WORK TO COMPLETE | In the text on the CrFeMoNbTiW coating, what temperatures were the specimens annealed at, and for how long?

PROVIDED TEXT |

************

The substrate material used in this work was Q245R steel plates (American grade: SA515 Gr60), which were obtained from Baowu Steel Company (Wuhan, China). The plates were manufactured into rectangular specimens of dimensions 120 mm × 50 mm × 10 mm using a wire-cutting machine. The schematic diagram of specimen sizes is shown in Figure 1. Alloy powders of iron (Fe, 99.9%), molybdenum (Mo, 99.9%), chromium (Cr, 99.5%), titanium (Ti, 99.5%), tungsten (W, 99.9%) and niobium (Nb, 99.9%) were purchased from Höganäs (Shanghai, China) Co. Ltd. All the HEA powders were prepared by means of vacuum atomization with spherical shapes ranging from 50 µm to 120 µm in diameter. The alloy power was mixed uniformly for 3 h in a high-energy planetary ball mill (YXQM-2 L) in the protection of an argon atmosphere and then preheated to 120 °C for 10 h. The multicomponent equiatomic CrFeMoNbTiW HEA coating was fabricated using the laser cladding deposition technique [24]. The mixed alloy powder was preset on the substrate; the dimensions of the mixed alloy powder layer coating were 40 mm × 10 mm × 1.6 mm. Laser cladding deposition was achieved using a YLS-4000-S2T-CL fiber laser system (IPG Photonics Corporation, Oxford, UK) with the operational parameters were set at 4000 W output power, 980 nm wavelength laser radiation, 5 mm × 12 mm rectangular beam, 3.5 mm spot diameter and 180 mm/min scanning speed velocity. The working distance was 10cm and the cladding process was shielded with argon gas. The various specimens were then annealed at 800 °C, 900 °C and 1000 °C for 10 h, respectively. The annealing treatment was conducted using a tube furnace (purchased from Hefei Kejing Materials Technology CO., Ltd.) under the protection of an argon atmosphere.

The crystal structure of the coatings was measured using Bruker D8 Advance X-ray diffraction equipment (Bruker AXS GMBH, Karlsruhe, Germany) with operational parameters set at 30 kV working voltage, 15 mA current, 4°/min scanning rate and 20° to 90° scan range with steps of 0.05°. XRD patterns were determined using an Empyrean PANalytical diffractometer with a diffracted beam graphite monochromator and an X-Celerator linear detector (Cu-K_α radiation, 40 kV). The microstructural characteristics and chemical composition of CrFeMoNbTiW HEA coating were studied using an S-4800 scanning electron microscope (Hitachi, Tokyo, Japan) with energy dispersive spectroscopy (EDS). The CrFeMoNbTiW HEA coatings were cut in the direction of the longitudinal-section surface and their microhardness was measured using an HMV-G21ST Vickers hardness tester (Shimadzu Corporation, Kyoto, Japan). To measure the Vickers microhardness, multiple points at equal intervals were selected between the surface and the substrate for each longitudinal-section surface; the loading time was set to 10 s under a load of 200 gf. To test the wear resistance, an M-2000A roller friction wear tester (YNSJ Test Instrument Co., Ltd., Jinan, China) was used and the surface of the HEA coating was polished on 1000 mesh emery paper. A Si₃N₄ ceramic ball with a diameter of 5mm was used as a rubbing pair and the operation parameters were set at 180 r/min rotation speed, 20 min duration and 300 N test load. The wear mass loss was tested using a precision balance instrument to weigh the samples before and after the wear tests.

************

DATA RECORDS |

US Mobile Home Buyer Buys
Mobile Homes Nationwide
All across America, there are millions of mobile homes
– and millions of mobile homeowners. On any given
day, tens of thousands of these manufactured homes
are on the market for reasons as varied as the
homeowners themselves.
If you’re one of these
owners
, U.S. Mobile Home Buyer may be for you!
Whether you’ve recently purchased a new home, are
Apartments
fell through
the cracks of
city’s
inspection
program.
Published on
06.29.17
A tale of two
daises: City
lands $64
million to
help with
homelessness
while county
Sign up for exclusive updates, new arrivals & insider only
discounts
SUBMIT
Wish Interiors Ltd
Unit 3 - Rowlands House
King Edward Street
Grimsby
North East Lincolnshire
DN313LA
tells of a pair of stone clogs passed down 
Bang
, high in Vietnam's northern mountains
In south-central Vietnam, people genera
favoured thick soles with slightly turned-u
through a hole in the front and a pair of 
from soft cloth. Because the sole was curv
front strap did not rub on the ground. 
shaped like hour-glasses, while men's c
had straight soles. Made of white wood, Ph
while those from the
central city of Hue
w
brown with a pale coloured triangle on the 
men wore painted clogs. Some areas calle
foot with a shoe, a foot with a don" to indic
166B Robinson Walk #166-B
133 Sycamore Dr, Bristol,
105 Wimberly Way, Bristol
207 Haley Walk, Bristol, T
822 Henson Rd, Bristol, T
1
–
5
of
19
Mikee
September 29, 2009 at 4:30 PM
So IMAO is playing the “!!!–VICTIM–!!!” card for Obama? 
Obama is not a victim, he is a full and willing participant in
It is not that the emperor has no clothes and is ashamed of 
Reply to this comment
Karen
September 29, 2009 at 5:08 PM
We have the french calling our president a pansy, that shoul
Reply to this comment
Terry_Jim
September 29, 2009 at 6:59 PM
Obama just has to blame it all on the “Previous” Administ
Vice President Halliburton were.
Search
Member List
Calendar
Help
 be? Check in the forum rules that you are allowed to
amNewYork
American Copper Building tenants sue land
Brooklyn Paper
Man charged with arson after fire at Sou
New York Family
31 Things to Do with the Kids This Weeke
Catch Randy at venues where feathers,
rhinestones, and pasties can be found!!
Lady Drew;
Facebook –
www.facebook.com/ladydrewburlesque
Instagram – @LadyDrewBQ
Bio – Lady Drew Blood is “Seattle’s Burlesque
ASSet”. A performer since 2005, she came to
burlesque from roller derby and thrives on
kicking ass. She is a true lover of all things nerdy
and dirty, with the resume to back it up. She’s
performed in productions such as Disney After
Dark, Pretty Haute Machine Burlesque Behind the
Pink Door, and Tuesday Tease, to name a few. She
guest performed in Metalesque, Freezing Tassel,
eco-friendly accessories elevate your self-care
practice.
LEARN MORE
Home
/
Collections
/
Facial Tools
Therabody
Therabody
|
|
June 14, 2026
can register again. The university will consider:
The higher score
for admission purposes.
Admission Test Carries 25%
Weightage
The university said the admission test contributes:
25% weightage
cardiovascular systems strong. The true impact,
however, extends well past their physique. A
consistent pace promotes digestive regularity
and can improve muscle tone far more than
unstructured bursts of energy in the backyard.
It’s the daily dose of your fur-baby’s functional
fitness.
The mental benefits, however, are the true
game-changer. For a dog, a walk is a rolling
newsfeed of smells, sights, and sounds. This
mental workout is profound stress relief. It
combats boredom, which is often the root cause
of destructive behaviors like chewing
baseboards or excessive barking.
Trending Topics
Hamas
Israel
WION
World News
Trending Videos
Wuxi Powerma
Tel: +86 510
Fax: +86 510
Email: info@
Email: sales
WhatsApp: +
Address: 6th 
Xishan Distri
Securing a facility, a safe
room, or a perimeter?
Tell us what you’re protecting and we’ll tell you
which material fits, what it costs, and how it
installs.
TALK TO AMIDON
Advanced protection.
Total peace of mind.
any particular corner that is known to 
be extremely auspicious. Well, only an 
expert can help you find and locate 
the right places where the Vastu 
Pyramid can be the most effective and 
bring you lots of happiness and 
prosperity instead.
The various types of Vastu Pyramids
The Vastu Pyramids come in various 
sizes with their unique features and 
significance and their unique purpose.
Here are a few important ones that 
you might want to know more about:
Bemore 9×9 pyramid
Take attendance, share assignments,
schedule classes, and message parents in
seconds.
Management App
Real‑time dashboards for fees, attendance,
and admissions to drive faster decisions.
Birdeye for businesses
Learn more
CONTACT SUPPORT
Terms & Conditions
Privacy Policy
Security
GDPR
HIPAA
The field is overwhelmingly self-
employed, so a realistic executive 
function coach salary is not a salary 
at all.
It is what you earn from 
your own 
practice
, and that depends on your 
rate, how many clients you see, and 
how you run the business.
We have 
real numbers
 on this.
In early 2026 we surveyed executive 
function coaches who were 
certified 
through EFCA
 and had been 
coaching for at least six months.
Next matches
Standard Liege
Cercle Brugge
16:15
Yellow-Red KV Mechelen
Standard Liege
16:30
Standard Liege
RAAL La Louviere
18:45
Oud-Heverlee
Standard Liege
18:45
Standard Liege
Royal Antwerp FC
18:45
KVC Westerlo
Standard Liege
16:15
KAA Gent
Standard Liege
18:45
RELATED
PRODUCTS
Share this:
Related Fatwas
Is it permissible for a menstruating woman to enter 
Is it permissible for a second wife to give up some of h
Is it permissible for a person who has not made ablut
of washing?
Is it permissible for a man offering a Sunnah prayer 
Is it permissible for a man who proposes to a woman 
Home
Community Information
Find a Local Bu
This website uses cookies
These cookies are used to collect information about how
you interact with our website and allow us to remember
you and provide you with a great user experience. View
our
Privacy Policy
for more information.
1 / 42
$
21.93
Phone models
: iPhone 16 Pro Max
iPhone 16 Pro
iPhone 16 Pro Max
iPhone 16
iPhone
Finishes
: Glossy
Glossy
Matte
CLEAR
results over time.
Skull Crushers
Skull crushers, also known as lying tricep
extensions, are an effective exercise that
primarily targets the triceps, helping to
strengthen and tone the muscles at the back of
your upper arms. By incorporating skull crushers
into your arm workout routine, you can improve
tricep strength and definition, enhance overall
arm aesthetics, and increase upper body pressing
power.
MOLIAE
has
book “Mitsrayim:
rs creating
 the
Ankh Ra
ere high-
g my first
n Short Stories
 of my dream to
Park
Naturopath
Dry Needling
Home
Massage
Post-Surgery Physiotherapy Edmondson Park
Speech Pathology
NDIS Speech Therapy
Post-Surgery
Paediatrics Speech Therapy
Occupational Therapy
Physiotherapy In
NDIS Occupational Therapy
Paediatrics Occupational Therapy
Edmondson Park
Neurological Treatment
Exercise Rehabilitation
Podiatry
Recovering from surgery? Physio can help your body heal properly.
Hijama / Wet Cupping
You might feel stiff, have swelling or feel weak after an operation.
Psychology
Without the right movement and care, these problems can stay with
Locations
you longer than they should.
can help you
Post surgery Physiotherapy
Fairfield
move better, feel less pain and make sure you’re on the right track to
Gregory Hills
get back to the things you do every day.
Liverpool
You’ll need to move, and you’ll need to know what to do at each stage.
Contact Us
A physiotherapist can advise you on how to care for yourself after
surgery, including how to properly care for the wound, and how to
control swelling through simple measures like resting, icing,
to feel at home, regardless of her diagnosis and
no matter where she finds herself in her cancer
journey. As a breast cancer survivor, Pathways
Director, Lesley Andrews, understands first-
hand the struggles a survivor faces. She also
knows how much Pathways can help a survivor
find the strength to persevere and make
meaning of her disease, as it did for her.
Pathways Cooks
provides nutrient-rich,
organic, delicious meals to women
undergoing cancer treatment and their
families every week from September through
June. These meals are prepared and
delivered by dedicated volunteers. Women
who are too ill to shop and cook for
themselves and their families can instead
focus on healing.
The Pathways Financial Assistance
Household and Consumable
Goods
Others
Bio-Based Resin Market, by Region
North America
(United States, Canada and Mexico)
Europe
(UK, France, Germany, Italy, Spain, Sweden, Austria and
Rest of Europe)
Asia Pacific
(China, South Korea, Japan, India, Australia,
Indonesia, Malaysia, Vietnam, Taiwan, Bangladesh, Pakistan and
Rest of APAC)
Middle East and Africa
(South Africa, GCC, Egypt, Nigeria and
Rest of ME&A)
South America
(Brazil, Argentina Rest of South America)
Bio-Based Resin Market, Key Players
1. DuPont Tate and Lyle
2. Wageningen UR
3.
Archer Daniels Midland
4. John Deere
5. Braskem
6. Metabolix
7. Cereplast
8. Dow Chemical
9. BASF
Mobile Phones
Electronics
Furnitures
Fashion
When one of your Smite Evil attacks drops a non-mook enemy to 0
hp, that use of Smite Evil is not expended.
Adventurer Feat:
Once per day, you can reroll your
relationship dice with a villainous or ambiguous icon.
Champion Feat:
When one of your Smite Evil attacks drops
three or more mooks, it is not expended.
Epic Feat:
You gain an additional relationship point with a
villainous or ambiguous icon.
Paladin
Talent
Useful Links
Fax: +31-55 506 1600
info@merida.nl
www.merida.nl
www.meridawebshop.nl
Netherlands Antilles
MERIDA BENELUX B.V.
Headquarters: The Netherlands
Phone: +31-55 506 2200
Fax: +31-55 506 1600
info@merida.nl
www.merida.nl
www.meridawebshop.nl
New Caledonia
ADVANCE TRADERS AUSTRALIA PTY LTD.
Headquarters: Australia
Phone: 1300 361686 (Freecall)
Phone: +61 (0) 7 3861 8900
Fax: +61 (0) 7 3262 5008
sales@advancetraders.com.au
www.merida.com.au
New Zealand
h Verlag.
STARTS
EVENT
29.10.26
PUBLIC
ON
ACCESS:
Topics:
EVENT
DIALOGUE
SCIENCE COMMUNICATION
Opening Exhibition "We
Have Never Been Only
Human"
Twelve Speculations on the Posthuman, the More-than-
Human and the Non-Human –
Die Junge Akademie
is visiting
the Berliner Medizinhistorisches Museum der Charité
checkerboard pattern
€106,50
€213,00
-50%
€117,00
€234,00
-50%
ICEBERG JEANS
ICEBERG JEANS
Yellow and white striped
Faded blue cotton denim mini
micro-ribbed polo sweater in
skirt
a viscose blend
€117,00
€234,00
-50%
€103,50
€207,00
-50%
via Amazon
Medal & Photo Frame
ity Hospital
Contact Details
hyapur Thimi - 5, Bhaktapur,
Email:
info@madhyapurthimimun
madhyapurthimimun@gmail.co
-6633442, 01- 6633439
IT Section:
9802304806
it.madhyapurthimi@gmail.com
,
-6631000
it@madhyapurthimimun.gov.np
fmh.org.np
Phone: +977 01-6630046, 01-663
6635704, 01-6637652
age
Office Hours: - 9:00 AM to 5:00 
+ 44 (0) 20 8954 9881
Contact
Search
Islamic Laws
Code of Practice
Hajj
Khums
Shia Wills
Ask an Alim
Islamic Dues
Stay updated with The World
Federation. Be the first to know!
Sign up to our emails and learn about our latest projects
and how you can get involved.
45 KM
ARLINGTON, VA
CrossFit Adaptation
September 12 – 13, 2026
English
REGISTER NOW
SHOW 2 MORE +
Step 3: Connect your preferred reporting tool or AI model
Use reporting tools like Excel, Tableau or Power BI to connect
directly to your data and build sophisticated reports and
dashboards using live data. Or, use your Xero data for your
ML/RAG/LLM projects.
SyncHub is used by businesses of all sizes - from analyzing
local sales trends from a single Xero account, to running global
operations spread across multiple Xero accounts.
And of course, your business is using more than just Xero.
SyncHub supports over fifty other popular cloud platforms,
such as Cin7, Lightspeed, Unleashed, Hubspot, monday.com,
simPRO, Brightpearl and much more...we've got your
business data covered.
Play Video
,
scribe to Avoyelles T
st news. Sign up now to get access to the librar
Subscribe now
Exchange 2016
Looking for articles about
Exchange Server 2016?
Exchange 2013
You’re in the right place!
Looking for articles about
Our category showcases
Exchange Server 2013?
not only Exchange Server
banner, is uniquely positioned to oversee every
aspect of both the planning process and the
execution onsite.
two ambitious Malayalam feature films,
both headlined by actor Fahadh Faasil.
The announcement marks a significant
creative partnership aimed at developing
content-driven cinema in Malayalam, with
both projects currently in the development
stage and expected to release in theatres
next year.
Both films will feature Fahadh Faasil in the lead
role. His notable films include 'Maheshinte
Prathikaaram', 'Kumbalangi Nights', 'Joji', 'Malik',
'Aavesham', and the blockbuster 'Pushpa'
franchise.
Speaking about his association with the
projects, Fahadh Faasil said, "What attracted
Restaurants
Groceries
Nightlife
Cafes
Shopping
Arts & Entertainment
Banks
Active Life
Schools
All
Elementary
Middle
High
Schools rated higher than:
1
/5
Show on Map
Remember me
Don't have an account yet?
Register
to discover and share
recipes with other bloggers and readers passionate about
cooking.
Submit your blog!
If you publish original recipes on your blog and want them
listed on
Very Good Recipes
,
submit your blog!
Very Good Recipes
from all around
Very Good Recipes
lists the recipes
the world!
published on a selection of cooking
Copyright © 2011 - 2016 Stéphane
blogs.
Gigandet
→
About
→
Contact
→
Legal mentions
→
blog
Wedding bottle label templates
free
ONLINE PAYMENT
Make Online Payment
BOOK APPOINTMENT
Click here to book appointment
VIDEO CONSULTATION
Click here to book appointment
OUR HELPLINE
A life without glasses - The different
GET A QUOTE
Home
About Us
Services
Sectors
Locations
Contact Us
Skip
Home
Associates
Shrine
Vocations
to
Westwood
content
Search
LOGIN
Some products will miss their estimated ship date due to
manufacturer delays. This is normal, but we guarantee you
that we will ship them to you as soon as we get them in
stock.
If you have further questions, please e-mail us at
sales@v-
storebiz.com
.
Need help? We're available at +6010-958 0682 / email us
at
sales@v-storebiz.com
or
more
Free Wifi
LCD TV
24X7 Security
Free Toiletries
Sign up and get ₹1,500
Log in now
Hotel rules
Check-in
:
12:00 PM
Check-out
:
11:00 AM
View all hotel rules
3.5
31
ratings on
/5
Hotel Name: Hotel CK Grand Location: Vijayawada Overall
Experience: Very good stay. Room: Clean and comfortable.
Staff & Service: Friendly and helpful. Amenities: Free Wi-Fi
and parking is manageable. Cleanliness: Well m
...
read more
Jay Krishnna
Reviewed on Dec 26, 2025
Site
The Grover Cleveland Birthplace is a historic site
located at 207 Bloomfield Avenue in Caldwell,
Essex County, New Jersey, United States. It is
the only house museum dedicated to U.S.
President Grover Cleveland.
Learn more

************

COMPLETED TASK | At 800 °C, 900 °C and 1000 °C, for 10 h each.